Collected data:
--

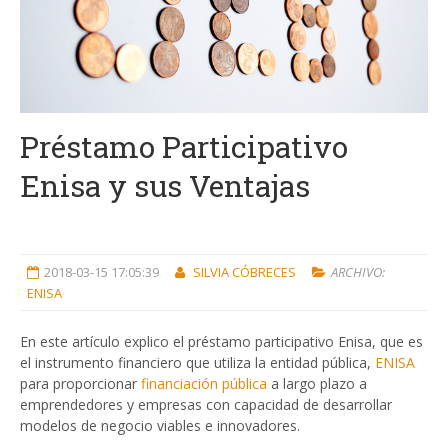
Préstamo Participativo
Enisa y sus Ventajas
2018-03-15 17:05:39
SILVIA CÓBRECES
ARCHIVO:
ENISA
En este artículo explico el préstamo participativo Enisa, que es
el instrumento financiero que utiliza la entidad pública,
ENISA
para proporcionar
financiación pública
a largo plazo a
emprendedores y empresas con capacidad de desarrollar
modelos de negocio viables e innovadores.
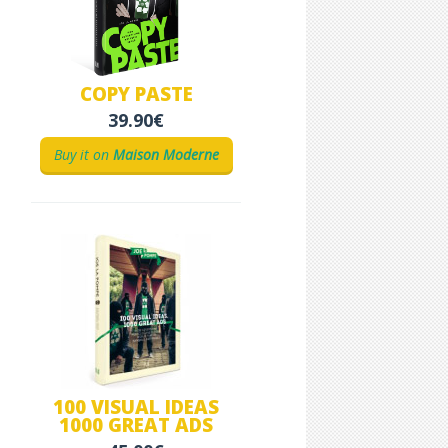
COPY PASTE
39.90€
Buy it on
Maison Moderne
100 VISUAL IDEAS
1000 GREAT ADS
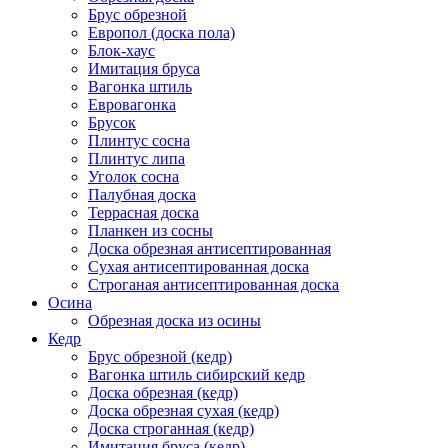
Брус обрезной
Европол (доска пола)
Блок-хаус
Имитация бруса
Вагонка штиль
Евровагонка
Брусок
Плинтус сосна
Плинтус липа
Уголок сосна
Палубная доска
Террасная доска
Планкен из сосны
Доска обрезная антисептированная
Сухая антисептированная доска
Строганая антисептированная доска
Осина
Обрезная доска из осины
Кедр
Брус обрезной (кедр)
Вагонка штиль сибирский кедр
Доска обрезная (кедр)
Доска обрезная сухая (кедр)
Доска строганная (кедр)
Имитация бруса (кедр)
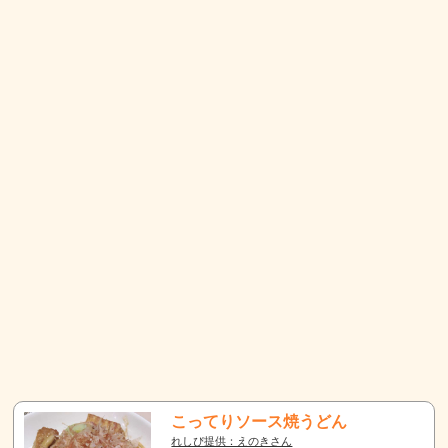
こってりソース焼うどん
れしぴ提供：えのきさん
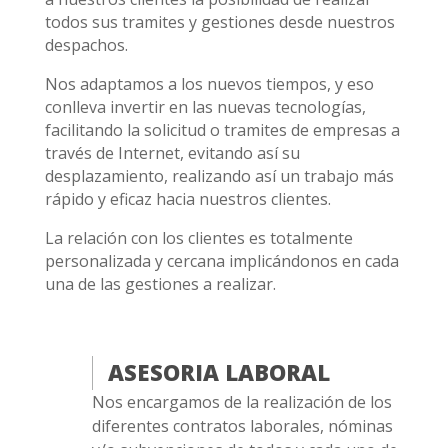
todos sus tramites y gestiones desde nuestros
despachos.
Nos adaptamos a los nuevos tiempos, y eso
conlleva invertir en las nuevas tecnologías,
facilitando la solicitud o tramites de empresas a
través de Internet, evitando así su
desplazamiento, realizando así un trabajo más
rápido y eficaz hacia nuestros clientes.
La relación con los clientes es totalmente
personalizada y cercana implicándonos en cada
una de las gestiones a realizar.
ASESORIA LABORAL
Nos encargamos de la realización de los
diferentes contratos laborales, nóminas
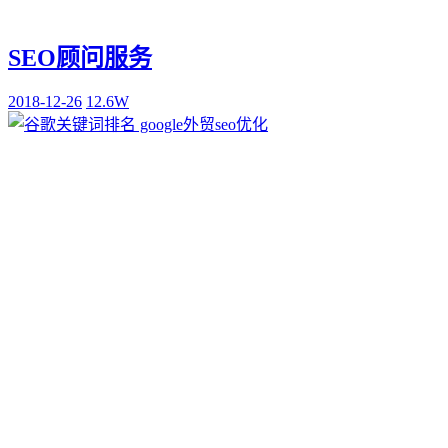
SEO顾问服务
2018-12-26
12.6W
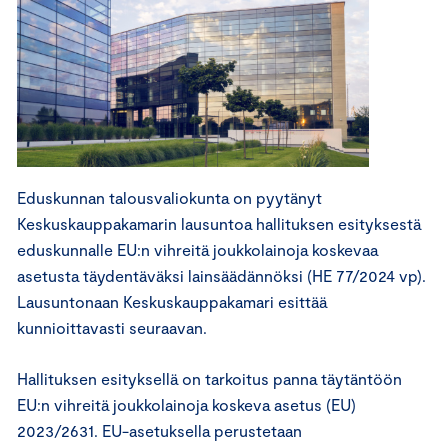
Eduskunnan talousvaliokunta on pyytänyt
Keskuskauppakamarin lausuntoa hallituksen esityksestä
eduskunnalle EU:n vihreitä joukkolainoja koskevaa
asetusta täydentäväksi lainsäädännöksi (HE 77/2024 vp).
Lausuntonaan Keskuskauppakamari esittää
kunnioittavasti seuraavan.
Hallituksen esityksellä on tarkoitus panna täytäntöön
EU:n vihreitä joukkolainoja koskeva asetus (EU)
2023/2631. EU-asetuksella perustetaan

--

Look through the data above. Find each line with the string "empresas" and copy it.

emprendedores y empresas con capacidad de desarrollar
facilitando la solicitud o tramites de empresas a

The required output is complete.